* PROBLEM DETAILS *
From the line that contains "1. **Android version**" to the end of the entries, write out every line exactly, including both ends, and nothing more.

Extracted records
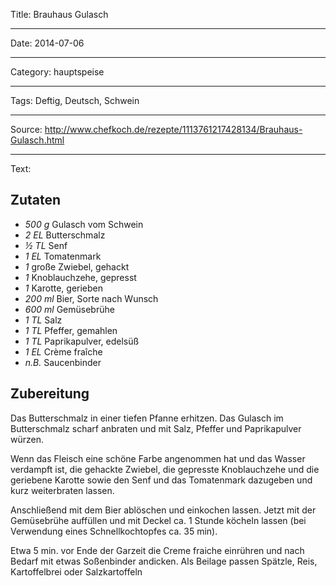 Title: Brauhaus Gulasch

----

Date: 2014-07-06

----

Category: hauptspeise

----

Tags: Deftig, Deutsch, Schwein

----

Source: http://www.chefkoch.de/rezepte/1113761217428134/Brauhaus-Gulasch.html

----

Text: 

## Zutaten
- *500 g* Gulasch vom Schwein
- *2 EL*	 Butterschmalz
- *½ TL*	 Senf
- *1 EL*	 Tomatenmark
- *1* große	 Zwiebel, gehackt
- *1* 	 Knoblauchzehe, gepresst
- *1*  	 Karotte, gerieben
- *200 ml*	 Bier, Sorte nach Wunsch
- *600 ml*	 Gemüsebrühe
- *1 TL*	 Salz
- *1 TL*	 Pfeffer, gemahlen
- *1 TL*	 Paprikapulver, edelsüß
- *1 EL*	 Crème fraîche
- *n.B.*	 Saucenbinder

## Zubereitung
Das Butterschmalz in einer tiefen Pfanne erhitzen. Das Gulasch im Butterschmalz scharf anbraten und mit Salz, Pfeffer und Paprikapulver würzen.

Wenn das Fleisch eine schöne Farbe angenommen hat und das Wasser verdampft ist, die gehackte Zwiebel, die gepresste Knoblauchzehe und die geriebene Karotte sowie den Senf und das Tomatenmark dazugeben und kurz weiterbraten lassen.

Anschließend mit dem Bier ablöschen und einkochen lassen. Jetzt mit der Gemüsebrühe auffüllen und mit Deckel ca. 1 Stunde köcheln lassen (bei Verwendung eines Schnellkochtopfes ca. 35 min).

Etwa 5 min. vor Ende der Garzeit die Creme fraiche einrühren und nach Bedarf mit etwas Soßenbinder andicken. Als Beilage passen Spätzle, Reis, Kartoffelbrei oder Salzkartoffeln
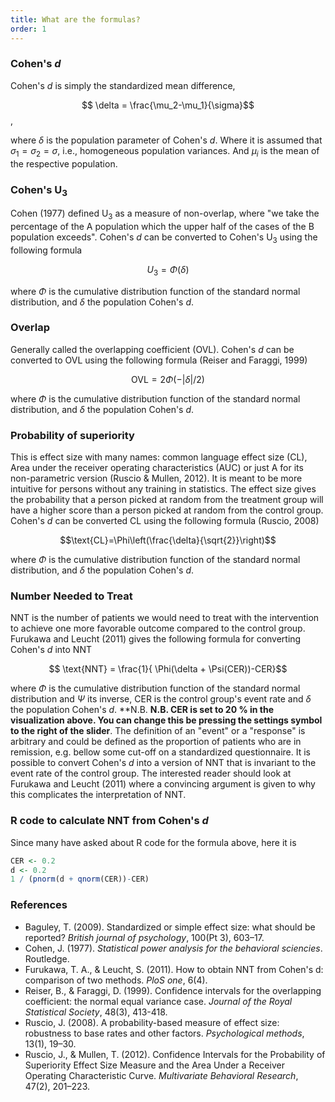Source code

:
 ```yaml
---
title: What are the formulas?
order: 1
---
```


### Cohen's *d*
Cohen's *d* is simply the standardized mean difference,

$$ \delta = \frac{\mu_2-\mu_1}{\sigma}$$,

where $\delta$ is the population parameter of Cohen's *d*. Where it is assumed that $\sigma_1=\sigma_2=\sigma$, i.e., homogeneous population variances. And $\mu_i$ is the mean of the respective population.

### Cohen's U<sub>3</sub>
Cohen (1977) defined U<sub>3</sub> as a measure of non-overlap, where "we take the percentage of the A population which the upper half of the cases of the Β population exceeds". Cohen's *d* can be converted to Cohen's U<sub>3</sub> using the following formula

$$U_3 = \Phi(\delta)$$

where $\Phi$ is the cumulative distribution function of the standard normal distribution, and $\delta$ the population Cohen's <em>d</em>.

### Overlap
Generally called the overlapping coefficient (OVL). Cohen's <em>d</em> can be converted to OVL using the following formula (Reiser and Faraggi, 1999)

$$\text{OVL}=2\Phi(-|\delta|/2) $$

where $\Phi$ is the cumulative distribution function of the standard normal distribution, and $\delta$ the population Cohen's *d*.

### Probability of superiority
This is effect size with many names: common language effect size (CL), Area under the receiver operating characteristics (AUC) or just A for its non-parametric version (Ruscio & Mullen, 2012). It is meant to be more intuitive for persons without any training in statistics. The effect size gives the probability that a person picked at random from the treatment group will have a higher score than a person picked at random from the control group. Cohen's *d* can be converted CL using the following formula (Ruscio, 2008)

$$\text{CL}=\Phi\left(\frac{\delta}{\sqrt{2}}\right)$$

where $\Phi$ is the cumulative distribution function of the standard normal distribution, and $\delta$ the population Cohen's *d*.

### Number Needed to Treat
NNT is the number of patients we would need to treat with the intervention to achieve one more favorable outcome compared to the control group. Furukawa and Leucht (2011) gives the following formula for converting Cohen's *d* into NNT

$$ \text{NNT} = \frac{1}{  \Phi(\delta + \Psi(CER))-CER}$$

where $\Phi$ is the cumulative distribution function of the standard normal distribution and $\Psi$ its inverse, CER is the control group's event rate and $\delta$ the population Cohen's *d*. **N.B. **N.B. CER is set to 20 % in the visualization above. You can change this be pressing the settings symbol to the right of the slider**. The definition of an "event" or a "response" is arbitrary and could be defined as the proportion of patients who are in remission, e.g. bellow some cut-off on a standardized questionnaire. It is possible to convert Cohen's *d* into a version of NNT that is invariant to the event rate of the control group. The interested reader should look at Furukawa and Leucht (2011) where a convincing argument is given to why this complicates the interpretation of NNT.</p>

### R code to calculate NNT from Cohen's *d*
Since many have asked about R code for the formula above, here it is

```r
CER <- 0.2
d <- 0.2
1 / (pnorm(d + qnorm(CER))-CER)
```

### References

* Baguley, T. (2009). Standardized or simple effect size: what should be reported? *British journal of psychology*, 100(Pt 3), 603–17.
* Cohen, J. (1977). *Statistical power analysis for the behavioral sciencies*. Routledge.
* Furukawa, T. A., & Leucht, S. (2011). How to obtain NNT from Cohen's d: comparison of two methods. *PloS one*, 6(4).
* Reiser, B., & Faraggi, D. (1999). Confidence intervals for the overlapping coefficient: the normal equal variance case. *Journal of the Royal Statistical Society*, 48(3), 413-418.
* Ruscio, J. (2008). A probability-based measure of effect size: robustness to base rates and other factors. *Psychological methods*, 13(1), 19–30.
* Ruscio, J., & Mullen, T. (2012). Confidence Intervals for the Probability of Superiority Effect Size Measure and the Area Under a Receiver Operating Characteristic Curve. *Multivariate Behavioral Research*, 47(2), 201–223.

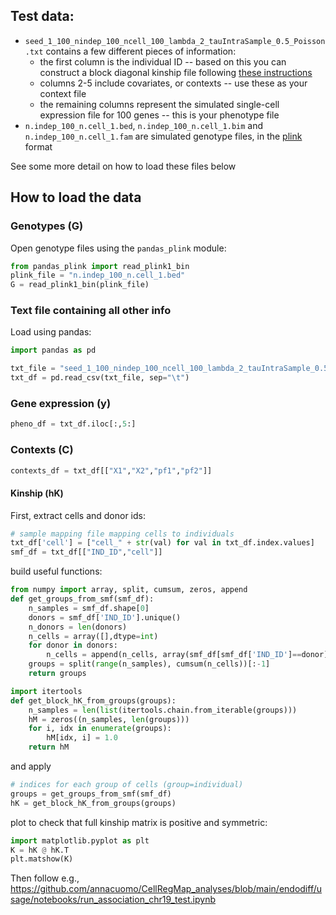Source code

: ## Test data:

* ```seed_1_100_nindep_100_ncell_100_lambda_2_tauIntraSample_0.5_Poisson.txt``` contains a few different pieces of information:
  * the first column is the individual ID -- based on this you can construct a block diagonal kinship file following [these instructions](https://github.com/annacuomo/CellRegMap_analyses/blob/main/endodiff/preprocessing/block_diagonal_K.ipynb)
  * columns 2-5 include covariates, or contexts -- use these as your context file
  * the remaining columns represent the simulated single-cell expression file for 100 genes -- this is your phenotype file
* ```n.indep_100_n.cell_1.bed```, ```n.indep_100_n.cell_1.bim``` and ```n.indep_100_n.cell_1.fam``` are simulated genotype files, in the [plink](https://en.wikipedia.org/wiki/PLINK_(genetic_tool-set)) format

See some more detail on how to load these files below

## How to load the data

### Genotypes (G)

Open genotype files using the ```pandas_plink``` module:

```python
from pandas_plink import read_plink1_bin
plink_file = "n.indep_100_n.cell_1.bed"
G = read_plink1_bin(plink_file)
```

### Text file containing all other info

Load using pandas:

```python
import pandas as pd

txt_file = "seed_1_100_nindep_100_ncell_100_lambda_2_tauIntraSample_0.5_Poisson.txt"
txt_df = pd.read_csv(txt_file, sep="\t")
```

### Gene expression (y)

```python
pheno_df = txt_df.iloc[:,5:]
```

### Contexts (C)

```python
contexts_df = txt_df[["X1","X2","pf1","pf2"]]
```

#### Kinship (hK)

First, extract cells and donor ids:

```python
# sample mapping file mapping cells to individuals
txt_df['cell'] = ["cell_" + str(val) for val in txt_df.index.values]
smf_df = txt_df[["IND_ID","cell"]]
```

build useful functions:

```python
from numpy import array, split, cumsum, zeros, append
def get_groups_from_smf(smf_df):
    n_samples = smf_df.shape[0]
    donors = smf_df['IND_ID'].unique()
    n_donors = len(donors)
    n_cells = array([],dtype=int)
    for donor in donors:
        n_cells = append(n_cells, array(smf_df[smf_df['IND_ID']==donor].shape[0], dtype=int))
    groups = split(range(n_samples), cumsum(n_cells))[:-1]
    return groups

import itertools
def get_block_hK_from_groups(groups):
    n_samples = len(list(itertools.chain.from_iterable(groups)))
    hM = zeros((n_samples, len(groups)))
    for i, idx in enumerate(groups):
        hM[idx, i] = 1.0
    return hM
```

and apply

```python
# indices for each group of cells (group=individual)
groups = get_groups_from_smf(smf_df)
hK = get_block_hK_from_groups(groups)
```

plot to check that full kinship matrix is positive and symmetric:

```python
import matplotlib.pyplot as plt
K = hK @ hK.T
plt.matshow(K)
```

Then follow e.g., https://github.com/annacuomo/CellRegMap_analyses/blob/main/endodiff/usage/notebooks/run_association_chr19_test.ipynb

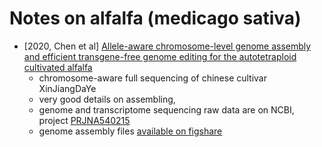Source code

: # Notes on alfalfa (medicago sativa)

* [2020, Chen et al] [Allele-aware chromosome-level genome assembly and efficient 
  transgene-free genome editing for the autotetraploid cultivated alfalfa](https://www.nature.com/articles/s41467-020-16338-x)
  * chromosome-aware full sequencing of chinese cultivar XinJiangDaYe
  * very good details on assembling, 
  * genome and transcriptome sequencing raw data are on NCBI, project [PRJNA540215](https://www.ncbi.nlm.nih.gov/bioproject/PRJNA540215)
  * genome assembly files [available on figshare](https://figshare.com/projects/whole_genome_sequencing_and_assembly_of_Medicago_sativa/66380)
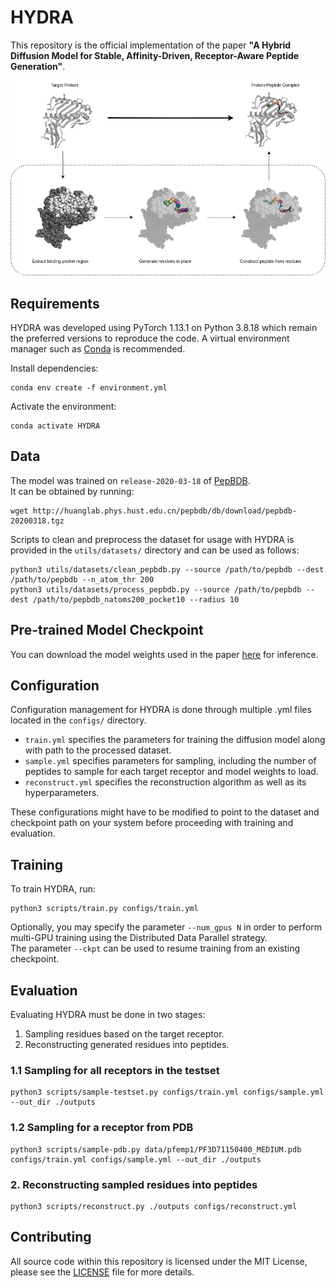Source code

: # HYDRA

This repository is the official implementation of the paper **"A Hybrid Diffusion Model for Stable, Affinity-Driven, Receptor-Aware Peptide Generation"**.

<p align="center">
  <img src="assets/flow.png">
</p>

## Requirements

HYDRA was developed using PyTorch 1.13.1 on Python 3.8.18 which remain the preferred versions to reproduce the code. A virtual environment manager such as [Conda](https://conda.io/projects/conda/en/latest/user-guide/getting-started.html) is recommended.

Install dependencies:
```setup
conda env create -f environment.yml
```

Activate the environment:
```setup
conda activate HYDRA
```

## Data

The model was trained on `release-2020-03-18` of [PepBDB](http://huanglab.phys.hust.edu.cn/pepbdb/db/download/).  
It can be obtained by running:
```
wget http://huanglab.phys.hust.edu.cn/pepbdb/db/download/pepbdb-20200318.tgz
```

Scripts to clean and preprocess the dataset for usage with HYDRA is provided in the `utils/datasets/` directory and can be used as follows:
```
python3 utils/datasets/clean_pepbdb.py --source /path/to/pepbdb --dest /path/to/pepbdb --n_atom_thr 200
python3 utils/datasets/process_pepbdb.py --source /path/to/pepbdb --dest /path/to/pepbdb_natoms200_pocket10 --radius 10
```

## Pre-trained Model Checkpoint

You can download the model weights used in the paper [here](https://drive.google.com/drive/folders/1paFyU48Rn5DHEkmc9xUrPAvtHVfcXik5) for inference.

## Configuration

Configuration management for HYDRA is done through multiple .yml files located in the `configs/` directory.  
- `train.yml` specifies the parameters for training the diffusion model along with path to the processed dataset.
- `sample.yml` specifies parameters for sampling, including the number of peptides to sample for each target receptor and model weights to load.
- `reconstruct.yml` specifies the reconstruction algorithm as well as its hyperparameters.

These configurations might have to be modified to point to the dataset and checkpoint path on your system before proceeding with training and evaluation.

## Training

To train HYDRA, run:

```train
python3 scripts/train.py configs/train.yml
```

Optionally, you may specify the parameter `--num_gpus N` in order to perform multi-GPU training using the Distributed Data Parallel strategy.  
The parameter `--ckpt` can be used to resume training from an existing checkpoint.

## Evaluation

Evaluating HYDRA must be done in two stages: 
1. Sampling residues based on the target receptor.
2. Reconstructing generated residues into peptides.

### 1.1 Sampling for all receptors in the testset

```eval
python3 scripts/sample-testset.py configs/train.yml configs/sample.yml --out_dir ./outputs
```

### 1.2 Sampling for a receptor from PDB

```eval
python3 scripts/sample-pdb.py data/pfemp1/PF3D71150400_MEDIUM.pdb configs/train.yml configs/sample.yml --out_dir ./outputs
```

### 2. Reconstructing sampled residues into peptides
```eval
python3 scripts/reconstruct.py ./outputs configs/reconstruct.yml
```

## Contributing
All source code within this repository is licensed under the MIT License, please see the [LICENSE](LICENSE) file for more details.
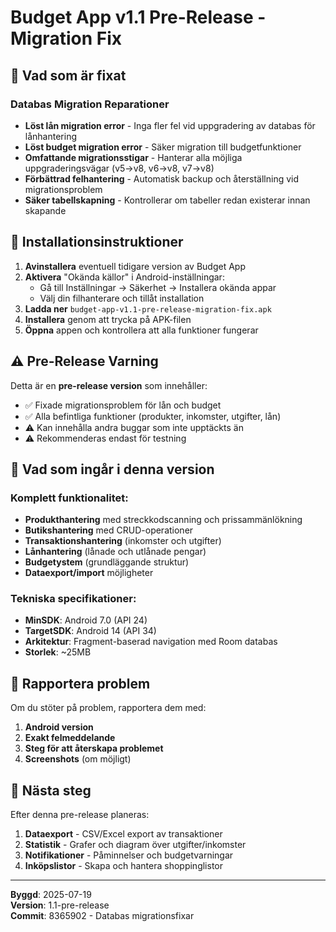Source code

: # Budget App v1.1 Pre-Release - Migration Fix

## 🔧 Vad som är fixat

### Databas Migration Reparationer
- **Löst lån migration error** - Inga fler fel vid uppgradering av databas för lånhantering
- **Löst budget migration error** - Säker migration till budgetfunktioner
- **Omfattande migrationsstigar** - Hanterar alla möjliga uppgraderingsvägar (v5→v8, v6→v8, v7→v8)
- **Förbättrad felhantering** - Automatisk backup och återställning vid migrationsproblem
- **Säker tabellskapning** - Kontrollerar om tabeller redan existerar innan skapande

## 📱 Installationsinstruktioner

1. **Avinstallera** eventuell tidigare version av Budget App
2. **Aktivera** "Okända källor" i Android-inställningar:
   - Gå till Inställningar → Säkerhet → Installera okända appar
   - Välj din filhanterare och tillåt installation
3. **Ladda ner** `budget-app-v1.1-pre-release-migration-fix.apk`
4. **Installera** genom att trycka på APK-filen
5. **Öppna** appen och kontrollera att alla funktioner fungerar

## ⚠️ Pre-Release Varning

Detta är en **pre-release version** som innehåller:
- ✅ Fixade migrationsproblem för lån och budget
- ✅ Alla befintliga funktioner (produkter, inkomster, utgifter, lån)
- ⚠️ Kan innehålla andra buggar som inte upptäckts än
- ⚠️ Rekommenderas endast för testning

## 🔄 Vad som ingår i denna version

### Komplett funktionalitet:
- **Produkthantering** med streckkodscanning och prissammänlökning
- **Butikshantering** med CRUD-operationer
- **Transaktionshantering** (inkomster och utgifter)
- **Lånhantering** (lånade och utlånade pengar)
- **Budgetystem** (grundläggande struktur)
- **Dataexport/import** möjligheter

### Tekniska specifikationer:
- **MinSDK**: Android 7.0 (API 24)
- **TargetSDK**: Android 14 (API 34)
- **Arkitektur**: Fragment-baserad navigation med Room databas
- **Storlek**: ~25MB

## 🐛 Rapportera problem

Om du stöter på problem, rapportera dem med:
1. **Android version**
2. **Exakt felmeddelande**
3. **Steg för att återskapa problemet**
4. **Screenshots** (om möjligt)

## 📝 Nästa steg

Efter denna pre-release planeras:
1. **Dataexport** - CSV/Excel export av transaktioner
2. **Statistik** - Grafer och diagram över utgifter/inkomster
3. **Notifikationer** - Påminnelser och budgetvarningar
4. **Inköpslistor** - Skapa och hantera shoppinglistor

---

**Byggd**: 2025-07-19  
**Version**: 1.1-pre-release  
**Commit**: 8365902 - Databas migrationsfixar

* TASK RESULT *
1. **Android version**
2. **Exakt felmeddelande**
3. **Steg för att återskapa problemet**
4. **Screenshots** (om möjligt)

## 📝 Nästa steg

Efter denna pre-release planeras:
1. **Dataexport** - CSV/Excel export av transaktioner
2. **Statistik** - Grafer och diagram över utgifter/inkomster
3. **Notifikationer** - Påminnelser och budgetvarningar
4. **Inköpslistor** - Skapa och hantera shoppinglistor

---

**Byggd**: 2025-07-19  
**Version**: 1.1-pre-release  
**Commit**: 8365902 - Databas migrationsfixar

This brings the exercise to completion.